Aim of the task: Reprint every line of the data, keeping each character intact.

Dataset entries
■ ■ ■ ■ ■
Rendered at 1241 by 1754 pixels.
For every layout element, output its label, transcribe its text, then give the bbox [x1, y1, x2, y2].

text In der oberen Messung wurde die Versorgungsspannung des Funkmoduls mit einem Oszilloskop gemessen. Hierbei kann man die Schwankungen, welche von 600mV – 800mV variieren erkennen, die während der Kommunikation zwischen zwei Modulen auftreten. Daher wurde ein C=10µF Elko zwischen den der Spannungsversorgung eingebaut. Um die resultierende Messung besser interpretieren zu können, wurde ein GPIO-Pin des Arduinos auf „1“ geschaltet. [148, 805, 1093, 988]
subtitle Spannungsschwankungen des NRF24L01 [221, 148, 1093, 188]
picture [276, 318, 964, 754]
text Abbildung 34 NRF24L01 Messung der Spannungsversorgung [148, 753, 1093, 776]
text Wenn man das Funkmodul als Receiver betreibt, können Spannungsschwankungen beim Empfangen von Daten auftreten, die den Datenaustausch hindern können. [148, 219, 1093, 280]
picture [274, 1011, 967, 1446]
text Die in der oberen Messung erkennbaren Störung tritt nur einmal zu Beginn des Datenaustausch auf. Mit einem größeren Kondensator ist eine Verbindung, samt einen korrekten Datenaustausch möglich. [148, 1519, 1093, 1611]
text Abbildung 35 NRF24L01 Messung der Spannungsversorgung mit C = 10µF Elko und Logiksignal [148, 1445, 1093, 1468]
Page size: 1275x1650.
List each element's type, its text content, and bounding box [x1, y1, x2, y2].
■ ■ ■ ■ ■
Finished task:
Rendered at 1241 by 1754 pixels.
For every layout element, output its label, transcribe its text, then give the bbox [x1, y1, x2, y2].

text In der oberen Messung wurde die Versorgungsspannung des Funkmoduls mit einem Oszilloskop gemessen. Hierbei kann man die Schwankungen, welche von 600mV – 800mV variieren erkennen, die während der Kommunikation zwischen zwei Modulen auftreten. Daher wurde ein C=10µF Elko zwischen den der Spannungsversorgung eingebaut. Um die resultierende Messung besser interpretieren zu können, wurde ein GPIO-Pin des Arduinos auf „1“ geschaltet. [148, 805, 1093, 988]
subtitle Spannungsschwankungen des NRF24L01 [221, 148, 1093, 188]
picture [276, 318, 964, 754]
text Abbildung 34 NRF24L01 Messung der Spannungsversorgung [148, 753, 1093, 776]
text Wenn man das Funkmodul als Receiver betreibt, können Spannungsschwankungen beim Empfangen von Daten auftreten, die den Datenaustausch hindern können. [148, 219, 1093, 280]
picture [274, 1011, 967, 1446]
text Die in der oberen Messung erkennbaren Störung tritt nur einmal zu Beginn des Datenaustausch auf. Mit einem größeren Kondensator ist eine Verbindung, samt einen korrekten Datenaustausch möglich. [148, 1519, 1093, 1611]
text Abbildung 35 NRF24L01 Messung der Spannungsversorgung mit C = 10µF Elko und Logiksignal [148, 1445, 1093, 1468]
Page size: 1275x1650.
List each element's type, its text content, and bounding box [x1, y1, x2, y2].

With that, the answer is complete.